> [Exercises to complete]:
1) Answer these questions about the excerpt on The Most Dangerous Game:
(a) In what season and year was the film released in theaters?
(b) Who was Schoedsack's boss at RKO?
(c) Which screenwriter did the film share with King Kong?
2) Revise the extracted data entry rows so that "Mask anything" becomes "Highlight every region", with everything else kept the same. Leave the pictures out of your answer.

> [Excerpted text]:
REFLECTIONS ON FILM CULTURE

Looking Back at THE MOST DANGEROUS GAME

THE MOST DANGEROUS GAME

‘The Most Dangerous Game’

In the nearly eighty four years since its theatrical release, in the fall of 1932, two narratives have settled in around The Most Dangerous Game, one gradually calcifying atop the other. The first persists in deference to historical context. The film, as Bruce Kawin explains in an essay published in the Criterion Current, was hastily produced by Ernest B. Schoedsack in anticipation of King Kong, the epic he would co-direct with Merian C. Cooper the following year. Given that the project shares with its more illustrious successor both screenwriter James Ashmore Creelman and, even more conspicuously, co-stars Robert Armstrong and Fay Wray, it’s hardly surprising that for many years The Most Dangerous Game was regarded as little more than a warm-up exercise before Kong’s more demanding main event. Indeed, Kawin reminds us that while Schoedsack was involved with this production, he was busy “concentrating on King Kong, trying to convince his boss at RKO, David O. Selznick, to okay the picture; meeting the special-effects genius Willis O’Brien; and using the set . . . to shoot a test reel.” By all accounts, it seems, Dangerous Game was simply a way to kill some time.

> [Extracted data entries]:
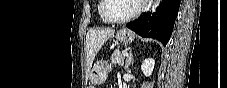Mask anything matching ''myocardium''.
<instances>
[{
  "label": "myocardium",
  "mask_w": 227,
  "mask_h": 88,
  "mask_svg": "<svg viewBox=\"0 0 227 88\" xmlns=\"http://www.w3.org/2000/svg\"><path fill=\"white\" fill-rule=\"evenodd\" d=\"M106 2H107V0H101L99 13H100V16L103 19V21L110 23V24H125V23L133 20L135 17L138 16V14L141 12L142 7H143L142 1H138L136 9L129 16L122 18V19H109L106 17V15L104 13V8L106 6Z\"/></svg>",
  "instance_id": "1"
}]
</instances>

> [Responses by task]:
1)
(a) Fall of 1932.
(b) David O. Selznick.
(c) James Ashmore Creelman.

2)
Highlight every region matching ''myocardium''.
<instances>
[{
  "label": "myocardium",
  "mask_w": 227,
  "mask_h": 88,
  "mask_svg": "<svg viewBox=\"0 0 227 88\" xmlns=\"http://www.w3.org/2000/svg\"><path fill=\"white\" fill-rule=\"evenodd\" d=\"M106 2H107V0H101L99 13H100V16L103 19V21L110 23V24H125V23L133 20L135 17L138 16V14L141 12L142 7H143L142 1H138L136 9L129 16L122 18V19H109L106 17V15L104 13V8L106 6Z\"/></svg>",
  "instance_id": "1"
}]
</instances>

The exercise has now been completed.